O racismo visto nas bancadas do Bulgária-Inglaterra, na segunda-feira, deixou “chocados” dois jogadores portugueses a atuar no campeonato de futebol búlgaro, ainda que ambos não tenham sofrido qualquer episódio naquele país.

A Inglaterra venceu por 6-0 o jogo de apuramento para o Euro2020, na segunda-feira, no Estádio Vasil Levski, em Sófia, sob uma ‘barragem’ de insultos racistas, várias provocações e com adeptos búlgaros nas bancadas a exibirem saudações nazis.

O caso levou já a seis detenções e à demissão do presidente da federação búlgara, mas Patrick Andrade, um cabo-verdiano com nacionalidade portuguesa que joga no Cherno More, após passagens por Moreirense ou Salgueiros, não consegue “explicar o que aconteceu”.

“Não é comum. Estou aqui há um ano e meio e nunca vi disto. Fui sempre bem tratado, as pessoas são acolhedoras e gostam de jogadores estrangeiros, e ainda mais quando mostras o teu trabalho. Não sei o que se passou contra a Inglaterra, mas nunca vi disto”, contou à agência Lusa.

O médio vive em Varna desde o início da época 2018/19, onde não tem “nada a apontar às pessoas”, até porque mesmo em estádios adversários nunca viu cartazes ou ouviu provocações, confessando-se, ainda assim, “chocado”.

“Toda a gente na Bulgária está a falar sobre isso, é uma notícia mundial. Passa uma imagem feia, o que é pena. Quero ficar aqui mais uns anos e nunca tive problemas com racismo”, acrescenta.

A jogar no mesmo clube, Jordão Cardoso chegou no verão proveniente do Benfica de Castelo Branco e revela que “o que aconteceu não é habitual nem bonito de se ver”, mas alerta que estes fenómenos “já aconteceram noutros países e não foi a primeira vez nem será a última”.

“Não só neste país como no futebol e no mundo, ainda se vê com alguma regulariedade e é muito feio. Não gosto, porque podia ter acontecido comigo também”, atira.

O avançado de 23 anos, que passou pelas camadas jovens do Rio Ave, mas também pelo Mirandela ou Vianense, nunca foi alvo de nenhum ataque racista, “nem fora nem dentro do campo”, e lembra uma vitória no reduto do CSKA Sófia, por 3-1, no qual “a revolta foi com os próprios jogadores” do clube da capital.

“Cheguei há pouco e tenho poucos minutos. Mas mesmo com colegas estrangeiros, com o mesmo tom de pele, não presenciei nada”, aponta.

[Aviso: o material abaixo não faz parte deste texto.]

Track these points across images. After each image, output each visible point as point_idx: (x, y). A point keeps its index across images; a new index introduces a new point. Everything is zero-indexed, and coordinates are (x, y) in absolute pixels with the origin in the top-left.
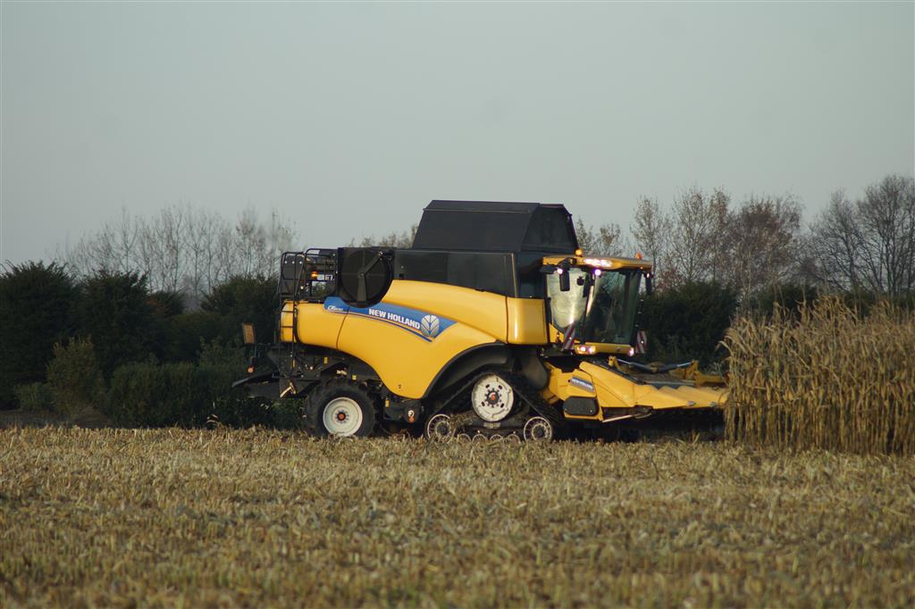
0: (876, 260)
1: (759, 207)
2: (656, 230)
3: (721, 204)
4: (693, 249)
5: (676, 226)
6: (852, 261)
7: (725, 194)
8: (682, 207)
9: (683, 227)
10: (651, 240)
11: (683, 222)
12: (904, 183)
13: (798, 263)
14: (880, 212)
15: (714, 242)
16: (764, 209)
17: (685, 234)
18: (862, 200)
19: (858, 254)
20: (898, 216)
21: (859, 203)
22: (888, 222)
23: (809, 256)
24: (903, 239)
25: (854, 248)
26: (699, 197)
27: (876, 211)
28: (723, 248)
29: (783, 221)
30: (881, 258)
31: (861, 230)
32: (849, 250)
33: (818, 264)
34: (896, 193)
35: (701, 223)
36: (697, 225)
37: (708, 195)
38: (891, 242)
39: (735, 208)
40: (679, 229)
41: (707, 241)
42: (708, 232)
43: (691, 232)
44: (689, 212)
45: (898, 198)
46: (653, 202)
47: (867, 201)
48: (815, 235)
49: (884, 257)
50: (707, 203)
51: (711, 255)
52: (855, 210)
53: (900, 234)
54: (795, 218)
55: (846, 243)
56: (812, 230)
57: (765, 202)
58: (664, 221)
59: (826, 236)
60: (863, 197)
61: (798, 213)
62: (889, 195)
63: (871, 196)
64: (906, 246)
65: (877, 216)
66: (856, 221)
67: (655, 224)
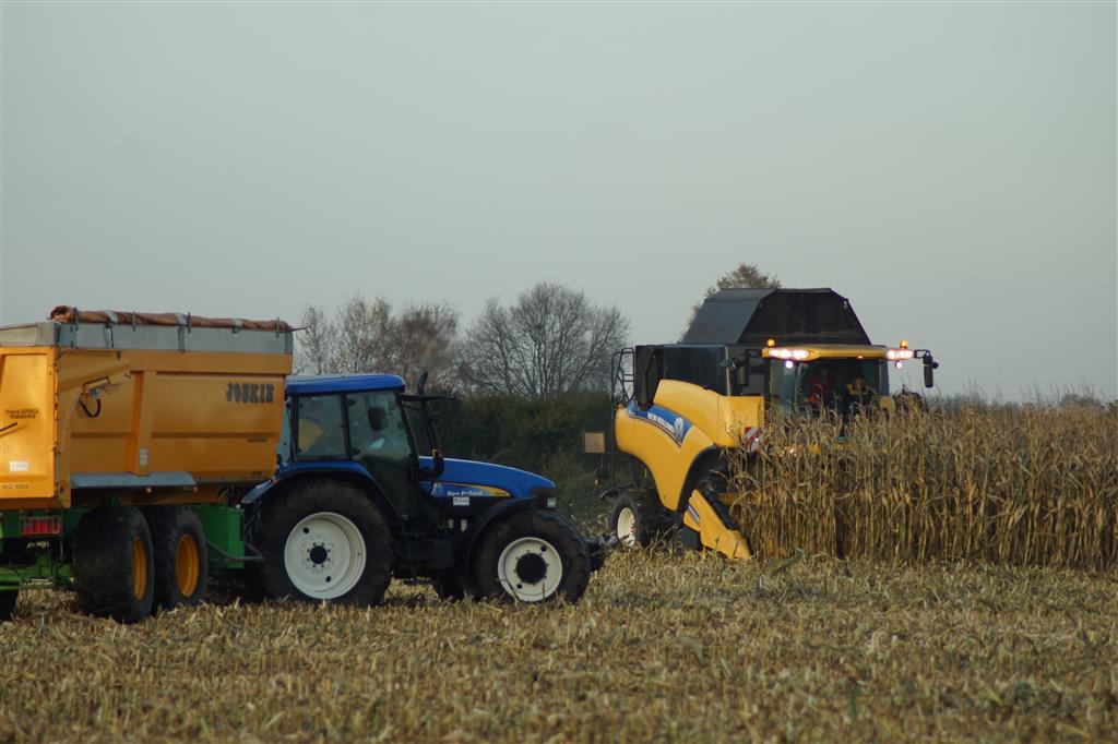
0: (529, 364)
1: (418, 314)
2: (321, 337)
3: (382, 312)
4: (357, 354)
5: (340, 333)
6: (506, 363)
7: (387, 302)
8: (346, 314)
9: (346, 335)
10: (317, 346)
11: (347, 329)
12: (553, 292)
13: (456, 367)
14: (532, 318)
15: (377, 346)
16: (423, 315)
17: (349, 340)
18: (515, 307)
19: (512, 357)
20: (549, 322)
21: (512, 310)
22: (540, 327)
23: (466, 360)
24: (553, 343)
25: (509, 352)
26: (362, 305)
27: (528, 317)
28: (385, 354)
29: (441, 328)
30: (534, 361)
31: (515, 335)
32: (503, 354)
33: (474, 367)
34: (547, 300)
35: (365, 329)
36: (361, 332)
37: (370, 304)
38: (543, 346)
39: (396, 314)
40: (343, 335)
41: (370, 347)
42: (370, 338)
43: (354, 338)
44: (352, 319)
45: (549, 304)
46: (317, 310)
47: (520, 308)
48: (472, 339)
49: (537, 360)
50: (369, 312)
51: (374, 360)
52: (509, 316)
53: (551, 338)
54: (452, 324)
55: (501, 347)
56: (469, 335)
57: (424, 309)
58: (329, 328)
59: (483, 340)
60: (516, 304)
61: (454, 319)
62: (540, 302)
63: (523, 301)
64: (556, 349)
65: (529, 321)
66: (509, 326)
67: (320, 331)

A dupla concorda que sanções mais duras da UEFA ou FIFA “podem ajudar a combater o racismo no futebol”, ainda que Jordão Cardoso não saiba dizer “o que seria suficiente para fazer parar”, até porque ele próprio já sofreu abusos racistas, incluindo em Portugal, “quando era mais novo.

“Por acontecer num país não quer dizer que noutro não aconteça. (...) Já senti na pele e a qualquer momento pode voltar a acontecer. Um jogador, quando sofre estes insultos, sente impotência. Quando os insultos vêm da bancada não há como proteger o jogador”, comenta.

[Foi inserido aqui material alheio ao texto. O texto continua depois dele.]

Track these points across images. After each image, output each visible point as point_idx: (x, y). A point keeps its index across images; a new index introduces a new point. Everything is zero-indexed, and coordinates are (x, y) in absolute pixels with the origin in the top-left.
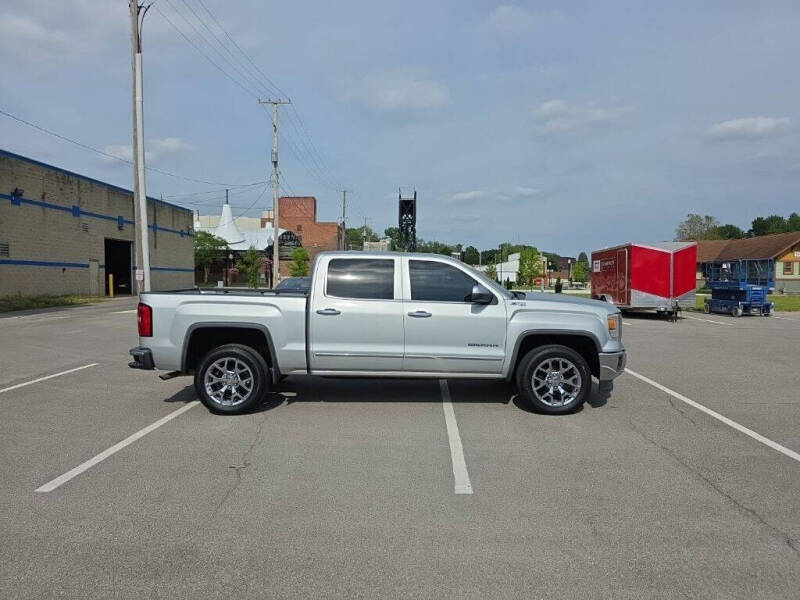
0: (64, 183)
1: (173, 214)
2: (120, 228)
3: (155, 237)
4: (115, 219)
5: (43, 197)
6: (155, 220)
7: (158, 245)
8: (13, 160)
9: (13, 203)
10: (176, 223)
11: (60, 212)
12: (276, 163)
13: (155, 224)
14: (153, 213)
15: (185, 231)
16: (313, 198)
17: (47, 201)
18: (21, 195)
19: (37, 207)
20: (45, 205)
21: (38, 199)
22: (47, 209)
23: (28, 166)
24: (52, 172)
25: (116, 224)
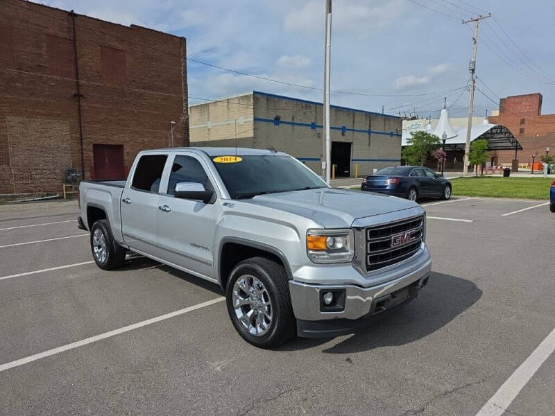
0: (306, 109)
1: (385, 121)
2: (343, 134)
3: (370, 138)
4: (340, 129)
5: (293, 119)
6: (370, 126)
7: (371, 144)
8: (276, 99)
9: (275, 124)
10: (387, 126)
11: (303, 127)
12: (473, 71)
13: (370, 130)
14: (368, 122)
15: (395, 133)
16: (539, 94)
17: (295, 122)
18: (279, 119)
19: (289, 125)
20: (293, 124)
21: (290, 121)
22: (295, 126)
23: (284, 101)
24: (299, 103)
25: (341, 131)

A União de Futebol da Bulgária já tinha sido multada em 2011, de novo após um jogo com Inglaterra, por insultos dirigidos a Ashley Young, Ashley Cole e Theo Walcott.

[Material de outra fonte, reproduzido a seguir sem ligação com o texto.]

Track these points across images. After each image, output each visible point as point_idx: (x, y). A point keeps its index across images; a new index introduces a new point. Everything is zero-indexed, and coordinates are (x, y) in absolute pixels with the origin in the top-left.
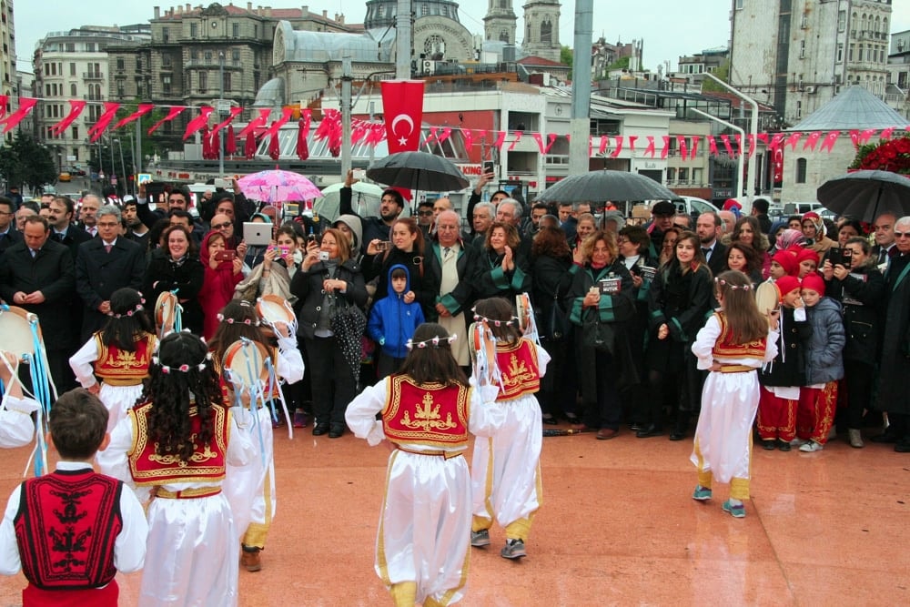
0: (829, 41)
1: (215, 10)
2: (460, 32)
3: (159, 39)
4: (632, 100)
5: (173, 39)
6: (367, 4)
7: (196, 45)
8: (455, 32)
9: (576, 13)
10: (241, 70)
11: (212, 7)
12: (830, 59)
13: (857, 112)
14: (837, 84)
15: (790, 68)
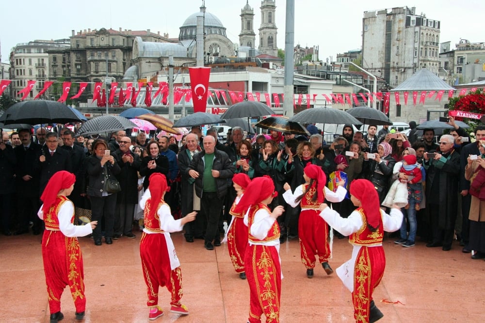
0: (410, 46)
1: (103, 32)
2: (227, 42)
3: (74, 46)
4: (314, 75)
5: (82, 46)
6: (180, 28)
7: (93, 49)
8: (224, 42)
9: (286, 33)
10: (116, 62)
11: (101, 30)
12: (411, 55)
13: (425, 81)
14: (415, 68)
15: (392, 60)
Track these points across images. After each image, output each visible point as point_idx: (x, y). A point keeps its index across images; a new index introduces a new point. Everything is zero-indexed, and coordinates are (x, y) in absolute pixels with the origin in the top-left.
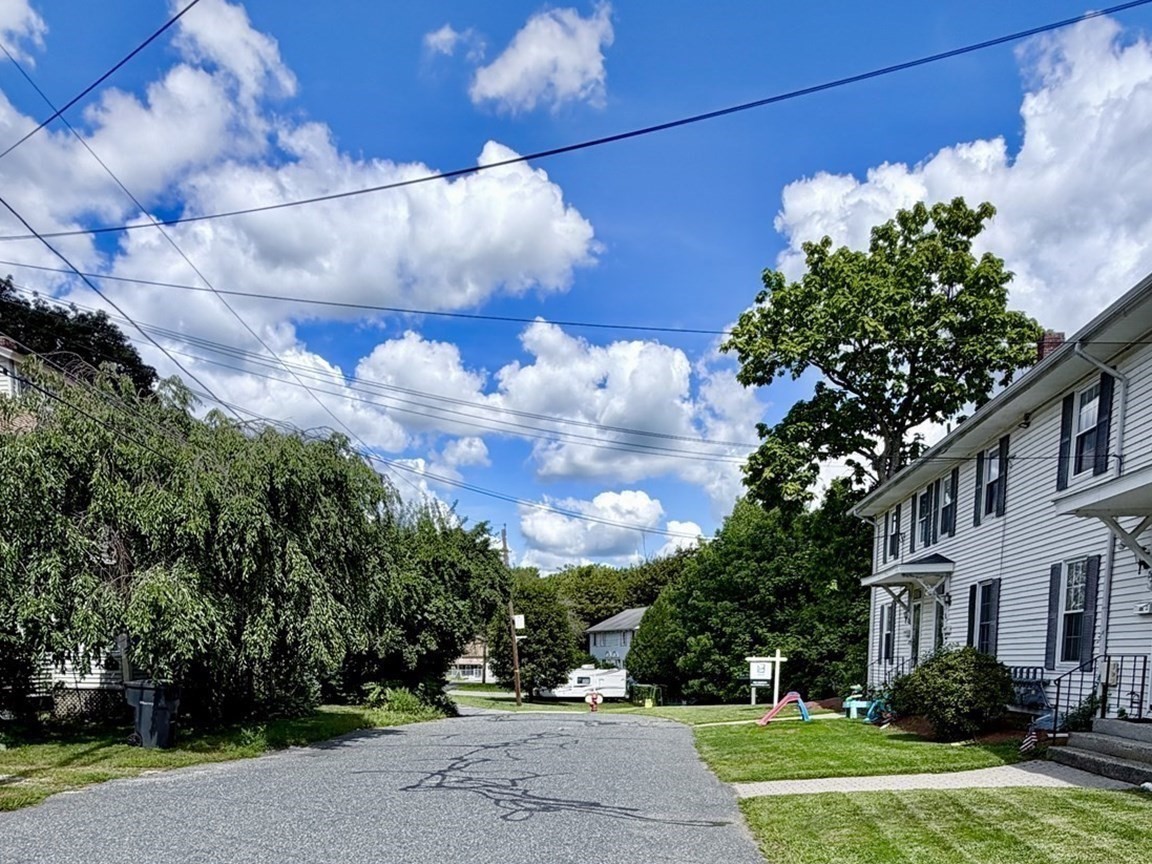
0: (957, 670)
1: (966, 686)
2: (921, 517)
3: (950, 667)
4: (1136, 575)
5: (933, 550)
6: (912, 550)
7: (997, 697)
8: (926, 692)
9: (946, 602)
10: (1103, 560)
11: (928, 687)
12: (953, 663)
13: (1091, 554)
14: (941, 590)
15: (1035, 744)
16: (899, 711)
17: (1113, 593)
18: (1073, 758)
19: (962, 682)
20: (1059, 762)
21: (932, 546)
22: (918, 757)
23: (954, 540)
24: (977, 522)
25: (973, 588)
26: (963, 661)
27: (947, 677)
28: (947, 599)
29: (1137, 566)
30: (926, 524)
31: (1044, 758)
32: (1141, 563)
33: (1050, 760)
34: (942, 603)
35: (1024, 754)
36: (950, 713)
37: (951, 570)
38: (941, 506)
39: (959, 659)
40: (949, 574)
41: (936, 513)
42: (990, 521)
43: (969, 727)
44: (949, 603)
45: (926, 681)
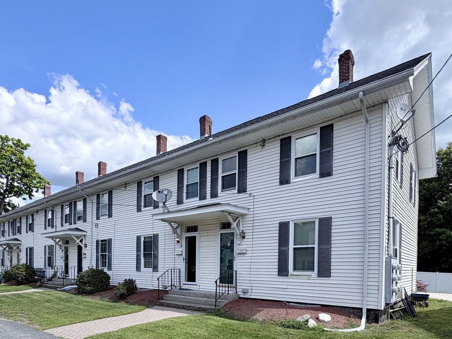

Dois anos mais tarde, adeptos do Levski Sófia exibiram uma faixa a celebrar o aniversário de Adolf Hitler, enquanto a final da Taça da Bulgária de 2018 teve, nas bancadas, uma criança a fazer uma saudação nazi, ao lado de outra com uma suástica tatuada no peito.

Em 2015, o Centro para o Estudo da Democracia (CSD) de Sófia produziu um relatório sobre a radicalização na Bulgária, que inclui um capítulo sobre os ‘hooligans’ daquele país.

Nele, os investigadores destacam que o racismo, “no sentido de intolerância e violência contra pessoas devido à sua raça ou etnia, é comum entre ‘ultras’ e ‘hooligans’”.

Se este abuso é dirigido sobretudo para a comunidade Romani, “nos últimos anos os refugiados e migrantes também têm sido alvos”, lembrando um adepto do Levski que, entrevistado pelos jornalistas, destacou que não gosta de quaisquer pessoas de origem africana, turca ou árabe, mas não se importa “com jogadores de pele escura no clube”.

Citada hoje pela BBC, a jornalista Yana Pelovska explica que a situação do racismo no futebol búlgaro “é complicada”. “Não posso dizer que estes cânticos sejam comuns”, referiu, alertando também para “a imagem do país” que passa pelo caso.